Nominated Member of the Legislative Council
- In office 1954–1956

Personal details
- Born: 23 March 1910 Dublin, United Kingdom
- Died: 1999 (aged 88–89) Haywards Heath, United Kingdom

= Alice Boase =

Ugandan politician

Alice Mary Boase (23 March 1910 – 1999) was a Ugandan politician. She and Barbara Saben were appointed to the Legislative Council in 1954, becoming its first female members.

==Biography==
Boase was born 23 March 1910 in Dublin. When she was two her parents moved to Nyasaland after her father Charles had been appointed as a magistrate. The family moved to Uganda when Charles was appointed Chief Justice of the colony in 1921. In 1929 Alice married the physician Arthur Boase (1901–1986); the couple went on to have ten children.

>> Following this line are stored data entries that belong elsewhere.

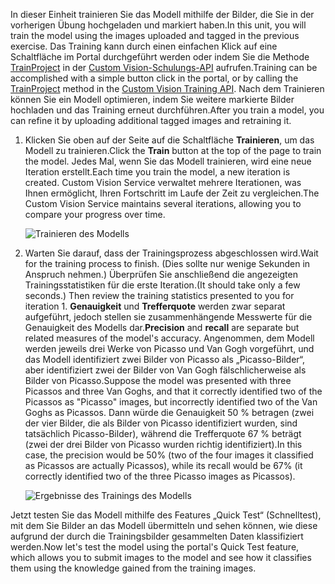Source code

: <span data-ttu-id="e4f57-101">In dieser Einheit trainieren Sie das Modell mithilfe der Bilder, die Sie in der vorherigen Übung hochgeladen und markiert haben.</span><span class="sxs-lookup"><span data-stu-id="e4f57-101">In this unit, you will train the model using the images uploaded and tagged in the previous exercise.</span></span> <span data-ttu-id="e4f57-102">Das Training kann durch einen einfachen Klick auf eine Schaltfläche im Portal durchgeführt werden oder indem Sie die Methode [TrainProject](https://southcentralus.dev.cognitive.microsoft.com/docs/services/d9a10a4a5f8549599f1ecafc435119fa/operations/58d5835bc8cb231380095bed) in der [Custom Vision-Schulungs-API](https://southcentralus.dev.cognitive.microsoft.com/docs/services/d9a10a4a5f8549599f1ecafc435119fa/operations/58d5835bc8cb231380095be3) aufrufen.</span><span class="sxs-lookup"><span data-stu-id="e4f57-102">Training can be accomplished with a simple button click in the portal, or by calling the [TrainProject](https://southcentralus.dev.cognitive.microsoft.com/docs/services/d9a10a4a5f8549599f1ecafc435119fa/operations/58d5835bc8cb231380095bed) method in the [Custom Vision Training API](https://southcentralus.dev.cognitive.microsoft.com/docs/services/d9a10a4a5f8549599f1ecafc435119fa/operations/58d5835bc8cb231380095be3).</span></span> <span data-ttu-id="e4f57-103">Nach dem Trainieren können Sie ein Modell optimieren, indem Sie weitere markierte Bilder hochladen und das Training erneut durchführen.</span><span class="sxs-lookup"><span data-stu-id="e4f57-103">After you train a model, you can refine it by uploading additional tagged images and retraining it.</span></span>

1. <span data-ttu-id="e4f57-104">Klicken Sie oben auf der Seite auf die Schaltfläche **Trainieren**, um das Modell zu trainieren.</span><span class="sxs-lookup"><span data-stu-id="e4f57-104">Click the **Train** button at the top of the page to train the model.</span></span> <span data-ttu-id="e4f57-105">Jedes Mal, wenn Sie das Modell trainieren, wird eine neue Iteration erstellt.</span><span class="sxs-lookup"><span data-stu-id="e4f57-105">Each time you train the model, a new iteration is created.</span></span> <span data-ttu-id="e4f57-106">Custom Vision Service verwaltet mehrere Iterationen, was Ihnen ermöglicht, Ihren Fortschritt im Laufe der Zeit zu vergleichen.</span><span class="sxs-lookup"><span data-stu-id="e4f57-106">The Custom Vision Service maintains several iterations, allowing you to compare your progress over time.</span></span>

    ![Trainieren des Modells](../media/2-portal-click-train.png)

1. <span data-ttu-id="e4f57-108">Warten Sie darauf, dass der Trainingsprozess abgeschlossen wird.</span><span class="sxs-lookup"><span data-stu-id="e4f57-108">Wait for the training process to finish.</span></span> <span data-ttu-id="e4f57-109">(Dies sollte nur wenige Sekunden in Anspruch nehmen.) Überprüfen Sie anschließend die angezeigten Trainingsstatistiken für die erste Iteration.</span><span class="sxs-lookup"><span data-stu-id="e4f57-109">(It should take only a few seconds.) Then review the training statistics presented to you for iteration 1.</span></span> <span data-ttu-id="e4f57-110">**Genauigkeit** und **Trefferquote** werden zwar separat aufgeführt, jedoch stellen sie zusammenhängende Messwerte für die Genauigkeit des Modells dar.</span><span class="sxs-lookup"><span data-stu-id="e4f57-110">**Precision** and **recall** are separate but related  measures of the model's accuracy.</span></span> <span data-ttu-id="e4f57-111">Angenommen, dem Modell werden jeweils drei Werke von Picasso und Van Gogh vorgeführt, und das Modell identifiziert zwei Bilder von Picasso als „Picasso-Bilder“, aber identifiziert zwei der Bilder von Van Gogh fälschlicherweise als Bilder von Picasso.</span><span class="sxs-lookup"><span data-stu-id="e4f57-111">Suppose the model was presented with three Picassos and three Van Goghs, and that it correctly identified two of the Picassos as "Picasso" images, but incorrectly identified two of the Van Goghs as Picassos.</span></span> <span data-ttu-id="e4f57-112">Dann würde die Genauigkeit 50 % betragen (zwei der vier Bilder, die als Bilder von Picasso identifiziert wurden, sind tatsächlich Picasso-Bilder), während die Trefferquote 67 % beträgt (zwei der drei Bilder von Picasso wurden richtig identifiziert).</span><span class="sxs-lookup"><span data-stu-id="e4f57-112">In this case, the precision would be 50% (two of the four images it classified as Picassos are actually Picassos), while its recall would be 67% (it correctly identified two of the three Picasso images as Picassos).</span></span>

    ![Ergebnisse des Trainings des Modells](../media/2-portal-train-complete.png)

<span data-ttu-id="e4f57-114">Jetzt testen Sie das Modell mithilfe des Features „Quick Test“ (Schnelltest), mit dem Sie Bilder an das Modell übermitteln und sehen können, wie diese aufgrund der durch die Trainingsbilder gesammelten Daten klassifiziert werden.</span><span class="sxs-lookup"><span data-stu-id="e4f57-114">Now let's test the model using the portal's Quick Test feature, which allows you to submit images to the model and see how it classifies them using the knowledge gained from the training images.</span></span>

She served as president of the Uganda Council of Women from 1953 to 1955, and sat on the board of the Uganda Club. Boase and her husband both became members of Kampala Municipal Council. In 1954 Boase and Barbara Saben were appointed to the Legislative Council, becoming its first female members. She left Uganda in 1956 when Arthur began working at Saint John Eye Hospital in Jerusalem. In 1969 they retired to Sussex in the United Kingdom. Boase died in Haywards Heath in 1999.

Her brother John had been appointed Chief Justice of Uganda in 1952 and became Speaker of the Legislative Council in 1958. An expanded edition of Boase's memoir, When The Sun Never Set, was published in 2005.